BACKGROUND
Healthcare organisations increasingly work with eHealth. However, the integration of eHealth into regular healthcare is challenging. It requires organisations to change the way they work. The organisation’s structure and care processes need to be adapted to ensure that eHealth supports the attainment of the desired outcomes.
OBJECTIVE
The aims of this study were to investigate whether there are identifiable indicators in the structure, process and outcome categories related to a successful integration of eHealth in regular healthcare, and to investigate which indicators of structure and process are related to outcome indicators.
METHODS
A systematic literature review was conducted, using Donabedian’s Structure-Process-Outcome framework (SPO), to identify indicators that are related to the integration of eHealth into healthcare organisations. Data extraction sheets were designed to provide an overview of the study characteristics, the eHealth characteristics, and the indicators. The extracted indicators were organised into themes and subthemes of the structure, process and outcome categories.
RESULTS
Eleven studies were included, covering a variety of study designs, diseases and eHealth tools.
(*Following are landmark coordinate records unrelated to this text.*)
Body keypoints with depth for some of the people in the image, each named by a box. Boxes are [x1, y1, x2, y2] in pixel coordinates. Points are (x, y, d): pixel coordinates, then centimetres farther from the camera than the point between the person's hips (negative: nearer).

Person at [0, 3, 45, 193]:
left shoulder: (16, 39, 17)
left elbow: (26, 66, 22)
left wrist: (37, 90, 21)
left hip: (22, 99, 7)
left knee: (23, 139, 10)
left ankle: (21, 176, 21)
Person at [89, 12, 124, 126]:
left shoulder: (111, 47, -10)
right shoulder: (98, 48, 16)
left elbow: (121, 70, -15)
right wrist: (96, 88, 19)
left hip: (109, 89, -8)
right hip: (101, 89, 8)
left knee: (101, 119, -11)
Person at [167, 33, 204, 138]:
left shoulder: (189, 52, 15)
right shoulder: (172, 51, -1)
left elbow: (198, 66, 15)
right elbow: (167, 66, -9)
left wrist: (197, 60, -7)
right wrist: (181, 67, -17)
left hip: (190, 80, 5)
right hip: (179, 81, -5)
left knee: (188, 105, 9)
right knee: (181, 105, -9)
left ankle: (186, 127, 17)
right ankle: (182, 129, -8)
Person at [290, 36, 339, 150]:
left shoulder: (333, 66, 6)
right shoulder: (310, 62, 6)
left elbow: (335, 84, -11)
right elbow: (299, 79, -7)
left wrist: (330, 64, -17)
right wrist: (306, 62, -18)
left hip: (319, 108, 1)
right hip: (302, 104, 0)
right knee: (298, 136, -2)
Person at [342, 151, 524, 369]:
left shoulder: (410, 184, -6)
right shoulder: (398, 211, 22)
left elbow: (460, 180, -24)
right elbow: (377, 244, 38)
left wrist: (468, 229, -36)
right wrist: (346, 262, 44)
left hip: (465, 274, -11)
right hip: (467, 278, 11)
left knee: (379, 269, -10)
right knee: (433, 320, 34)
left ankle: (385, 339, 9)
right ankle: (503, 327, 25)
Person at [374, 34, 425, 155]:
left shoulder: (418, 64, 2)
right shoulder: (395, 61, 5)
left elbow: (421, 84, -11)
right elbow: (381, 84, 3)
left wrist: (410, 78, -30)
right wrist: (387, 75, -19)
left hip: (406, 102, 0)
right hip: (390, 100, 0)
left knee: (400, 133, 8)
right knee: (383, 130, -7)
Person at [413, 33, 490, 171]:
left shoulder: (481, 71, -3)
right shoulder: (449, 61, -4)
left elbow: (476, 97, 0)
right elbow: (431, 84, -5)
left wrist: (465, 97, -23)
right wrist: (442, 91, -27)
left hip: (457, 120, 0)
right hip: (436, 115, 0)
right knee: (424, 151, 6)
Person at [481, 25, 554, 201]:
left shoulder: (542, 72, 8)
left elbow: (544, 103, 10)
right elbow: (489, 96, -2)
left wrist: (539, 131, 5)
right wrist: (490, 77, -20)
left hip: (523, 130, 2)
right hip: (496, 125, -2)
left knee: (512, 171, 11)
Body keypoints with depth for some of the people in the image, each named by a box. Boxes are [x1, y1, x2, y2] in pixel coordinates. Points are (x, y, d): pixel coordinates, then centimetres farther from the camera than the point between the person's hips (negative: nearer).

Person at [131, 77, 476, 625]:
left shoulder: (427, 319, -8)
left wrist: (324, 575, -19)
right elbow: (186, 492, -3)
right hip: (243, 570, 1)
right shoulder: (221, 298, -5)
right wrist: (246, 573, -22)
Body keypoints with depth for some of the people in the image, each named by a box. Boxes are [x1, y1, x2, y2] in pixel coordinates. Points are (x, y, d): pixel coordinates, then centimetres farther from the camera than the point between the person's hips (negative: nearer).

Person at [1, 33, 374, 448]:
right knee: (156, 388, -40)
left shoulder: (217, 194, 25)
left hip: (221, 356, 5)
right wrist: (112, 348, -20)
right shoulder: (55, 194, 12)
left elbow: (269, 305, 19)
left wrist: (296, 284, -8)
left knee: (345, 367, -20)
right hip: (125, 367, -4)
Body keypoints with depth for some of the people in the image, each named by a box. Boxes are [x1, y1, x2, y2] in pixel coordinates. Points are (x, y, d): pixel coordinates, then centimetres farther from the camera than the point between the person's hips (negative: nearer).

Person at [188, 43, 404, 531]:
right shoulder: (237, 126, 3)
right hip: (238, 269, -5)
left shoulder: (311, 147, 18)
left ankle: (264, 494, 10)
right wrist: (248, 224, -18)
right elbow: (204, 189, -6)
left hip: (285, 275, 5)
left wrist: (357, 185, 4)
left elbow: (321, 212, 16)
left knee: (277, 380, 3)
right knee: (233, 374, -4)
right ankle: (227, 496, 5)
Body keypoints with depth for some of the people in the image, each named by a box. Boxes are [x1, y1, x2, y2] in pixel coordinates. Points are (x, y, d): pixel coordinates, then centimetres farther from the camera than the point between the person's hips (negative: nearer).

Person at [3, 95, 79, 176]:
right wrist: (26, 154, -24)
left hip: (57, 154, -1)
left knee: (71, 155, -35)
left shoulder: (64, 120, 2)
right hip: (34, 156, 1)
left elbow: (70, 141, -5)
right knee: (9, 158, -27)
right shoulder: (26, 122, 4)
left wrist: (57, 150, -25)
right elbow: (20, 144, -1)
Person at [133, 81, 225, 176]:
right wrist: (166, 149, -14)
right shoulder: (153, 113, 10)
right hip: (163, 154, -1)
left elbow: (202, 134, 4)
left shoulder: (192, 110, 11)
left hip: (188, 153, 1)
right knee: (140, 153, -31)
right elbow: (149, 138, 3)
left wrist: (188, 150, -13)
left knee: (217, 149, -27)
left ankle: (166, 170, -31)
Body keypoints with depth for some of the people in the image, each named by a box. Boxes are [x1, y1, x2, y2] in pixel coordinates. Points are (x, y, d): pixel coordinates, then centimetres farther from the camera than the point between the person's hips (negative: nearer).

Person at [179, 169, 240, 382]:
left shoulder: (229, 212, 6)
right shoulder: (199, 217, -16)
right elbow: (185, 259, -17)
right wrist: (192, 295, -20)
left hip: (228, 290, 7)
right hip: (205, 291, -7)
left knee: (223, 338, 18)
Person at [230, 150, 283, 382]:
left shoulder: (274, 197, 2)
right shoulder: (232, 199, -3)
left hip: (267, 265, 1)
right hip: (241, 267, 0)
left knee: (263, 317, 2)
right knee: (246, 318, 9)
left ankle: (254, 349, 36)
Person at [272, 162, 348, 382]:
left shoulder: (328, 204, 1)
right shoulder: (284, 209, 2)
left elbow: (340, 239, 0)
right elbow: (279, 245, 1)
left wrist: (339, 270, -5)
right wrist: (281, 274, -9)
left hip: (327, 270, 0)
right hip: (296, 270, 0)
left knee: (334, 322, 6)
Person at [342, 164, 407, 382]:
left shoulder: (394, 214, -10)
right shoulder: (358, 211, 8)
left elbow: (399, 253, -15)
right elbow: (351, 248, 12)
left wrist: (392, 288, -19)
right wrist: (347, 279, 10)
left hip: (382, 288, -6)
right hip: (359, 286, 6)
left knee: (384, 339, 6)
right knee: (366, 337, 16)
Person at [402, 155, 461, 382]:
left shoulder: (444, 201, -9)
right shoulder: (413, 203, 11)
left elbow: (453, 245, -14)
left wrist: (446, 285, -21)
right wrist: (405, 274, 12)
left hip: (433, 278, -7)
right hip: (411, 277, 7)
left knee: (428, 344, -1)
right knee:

All studies identified structure, process and outcome indicators that were potentially related to the integration of eHealth. The number of indicators found in structure, process, outcomes was respectively 175, 84, and 88. The themes with the most-noted indicators and their mutual interaction were the inner setting (51 indicators, 16 interactions), care receiver (40 indicators, 11 interactions) and technology (38 indicators, 12 interactions) themes, all three in the structure category, the healthcare actions theme (38 indicators, 15 interactions) in the process category and the efficiency theme (30 indicators, 15 interactions) in the outcome category. In-depth examination showed four most-reported indicators, namely indicator ‘deployment of human resources’ (n=11) of the inner setting theme in the structure category, the ‘ease of use’ (n=16) and ‘technical issue’ (n=10) indicators, both in the technology theme within the structure category, and the ‘health logistics’ (n=26) indicator in the efficiency theme within the outcome category.
CONCLUSIONS
This study showed that three principles are important for the successful integration of eHealth into healthcare. First, the role of the care receiver needs to be incorporated into the organisational structure and daily care process. Second, the technology must be well attuned to the organisational structure and daily care process. Third, the deployment of human resources in the daily care processes needs to be aligned with the desired end results. Not adhering to these points could negatively affect the organisation, daily process, or the end results.